About RecSpe - Automatic Speaker Recognition Toolkit

This application provides recognition and segmentation of speakers by running experiments implemented as a shell scripts in separate processes. It is based on the Qt Plugin System so it can be easily widen. It means that it consists of a lot of libraries which are located in the lib directory of application. These libraries are often dependent on other libraries. The most significant libraries are LNKnet (MIT USA) and HTK. Both are available to be downloaded without pay but to get HTK (Cambridge University England) you have to register. This program use except these libraries: ALSA sound system library, that is a part of Linux kernel, the libasound2 library that enables to work with the ALSA system in program, libresample (CCRMA Stanford England + Asterisk modification), sndlib (CCRMA Stanford England), MPEG Audio Decoder library (Underbit Technologies).

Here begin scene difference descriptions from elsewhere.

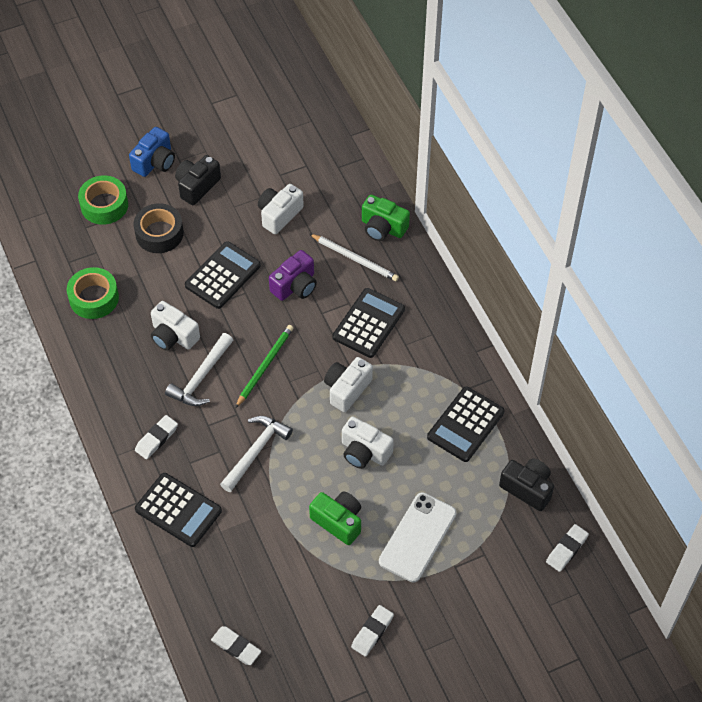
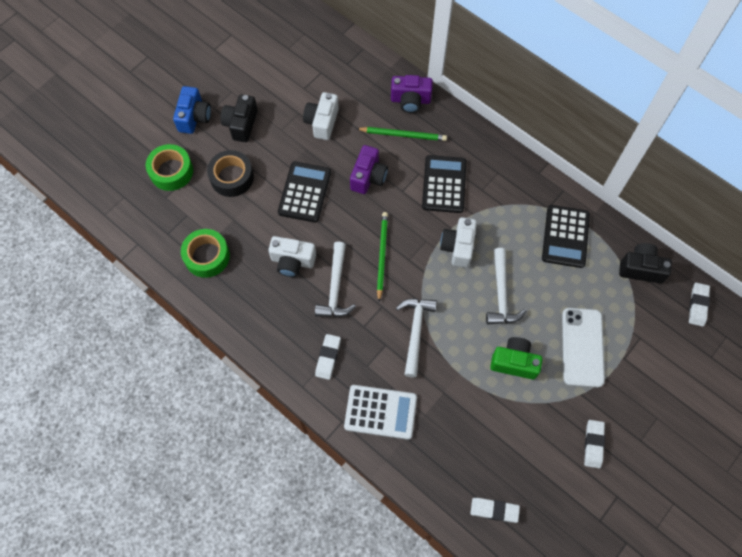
camera: 25 degrees left, 10 degrees up
(178, 510) = (380, 412): black calculator -> white calculator
(355, 259) = (403, 135): white pencil -> green pencil
(364, 452) = (501, 294): white camera -> white hammer
(383, 228) = (410, 100): green camera -> purple camera

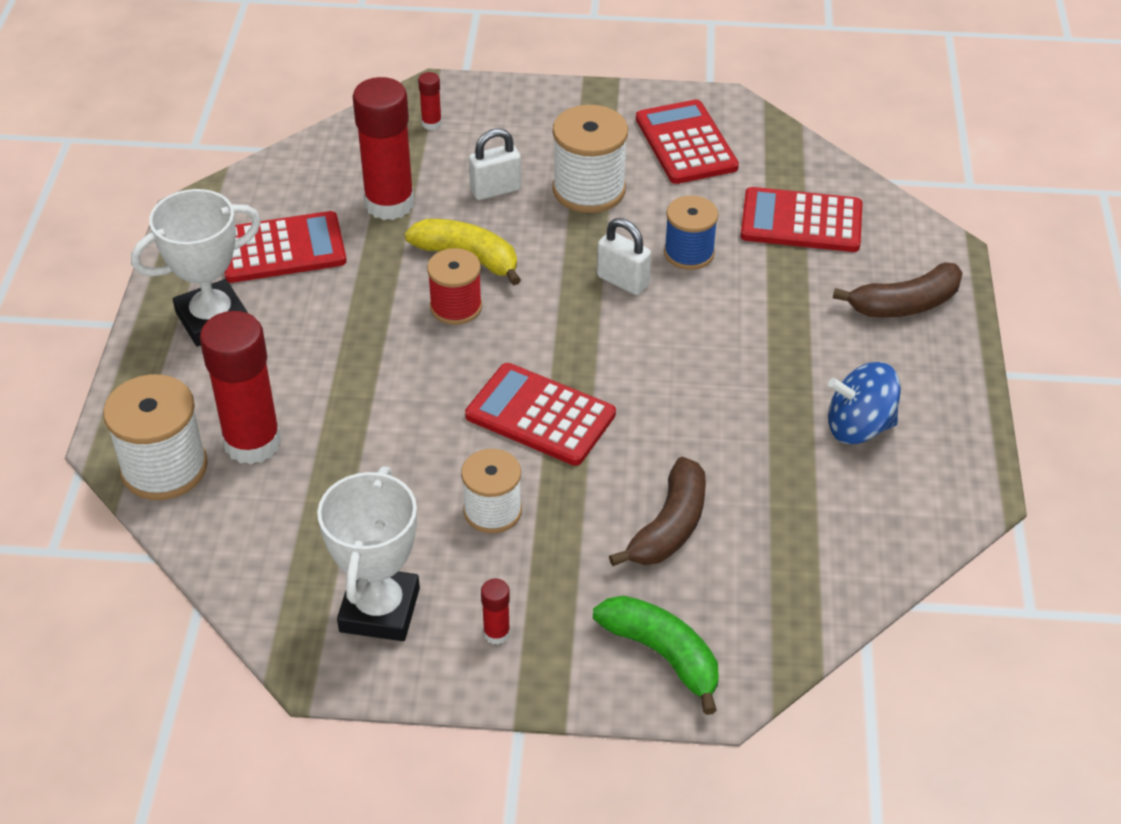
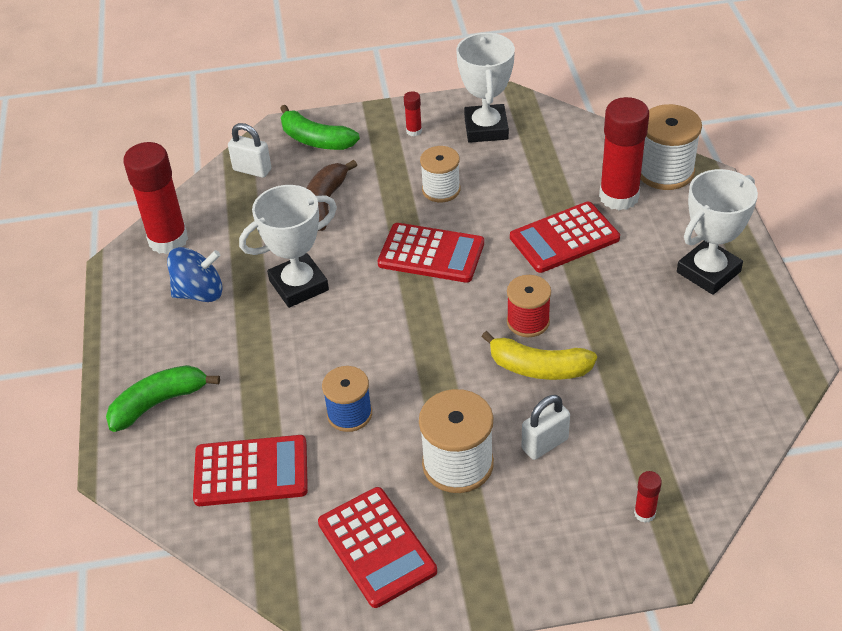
camera: 170 degrees right, 0 degrees up
(282, 248) = (697, 342): red calculator -> red calculator (564, 238)
(389, 204) = (633, 407): red glue stick -> red glue stick (168, 240)
(622, 281) = (400, 374): white padlock -> white padlock (252, 170)
(725, 409) = (299, 285): none -> white trophy
(904, 304) = (159, 403): brown banana -> green banana

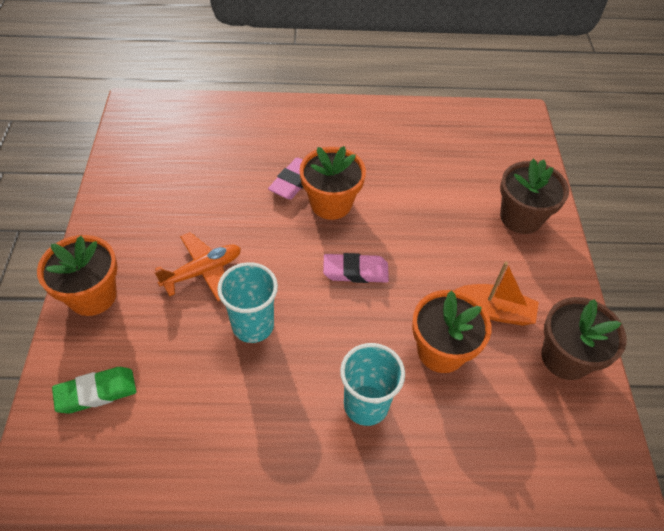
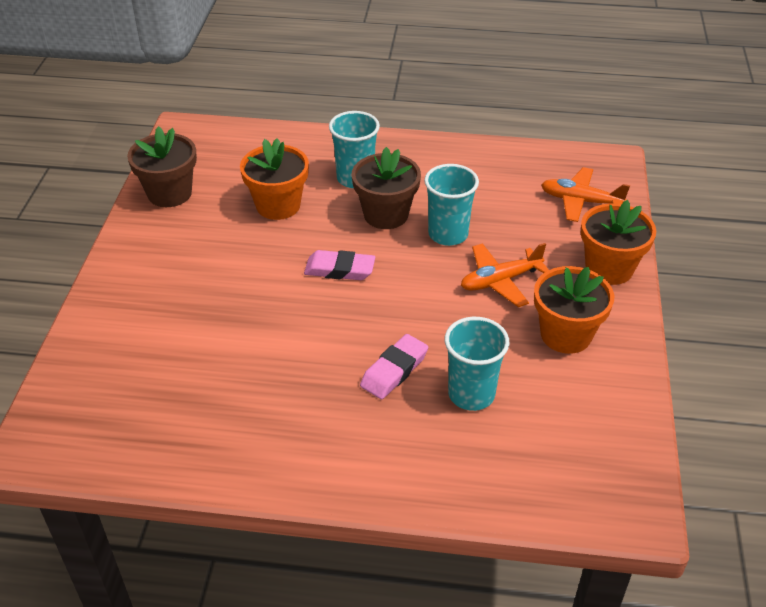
camera: 170 degrees left, 10 degrees down
(96, 392) = (580, 201): green eraser -> orange plane
(234, 168) = (471, 394): none -> turquoise cup
(331, 203) = (351, 340): orange flower pot -> orange flower pot (566, 335)
(495, 311) = (213, 228): orange boat -> none
(520, 217) = (131, 308): brown flower pot -> brown flower pot (386, 215)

Configuration of application

Configuration of application is done by the XML files. Default configuration file is conf.xml and is validated against the conf.xsd file. These files have the structure with following elements:

parametrization element specifies all parametrizers libraries, has one attribute algorithm that specifies selected algorithm name and it consists of elements parametrizer. parametrizer element has one attribute name that specifies the name of library stored in lib directory. This program has one library libparamdefault.so with dialog that changes the parameters of this library:

classifiers element holds all classifiers libraries, it consists of elements classifier. The classifier element has one attribute name that specifies the name of library stored in lib directory. The classifier element has also elements that holds the parameters of current classifier. These are param elements with attribute name that specifies the name of the parameter and the value of element specifies the value of parameter. This program has the following libraries:
Gaussian Mixture Model libgmm.so


Hidden Markov Model libhmm.so


Multi Layer Perceptron libmlp.so


Nearest Cluster libncclassifier.so

clusters element holds all clusters libraries, it consists of elements cluster with one attribute name that specifies the name of the cluster library in lib dir. Cluster library provides minimal one cluster algorithm that parameters are specified in params element with attribute name that is equal to the algorithm name. Than parameters of one algorithm is hold in the param element with attribute name as parameter name and value as parameter value.

train element holds all training audio files used in recognition. It consists of file elements that values are the absolute or relative paths to the files.
test element holds all testing audio files used in recognition. It consists of file elements that values are paths to the files. It has one attribute seconds . The attribute tells whether to border the duration of testing audio files or not. If its value is non-zero than it borders the duration else not.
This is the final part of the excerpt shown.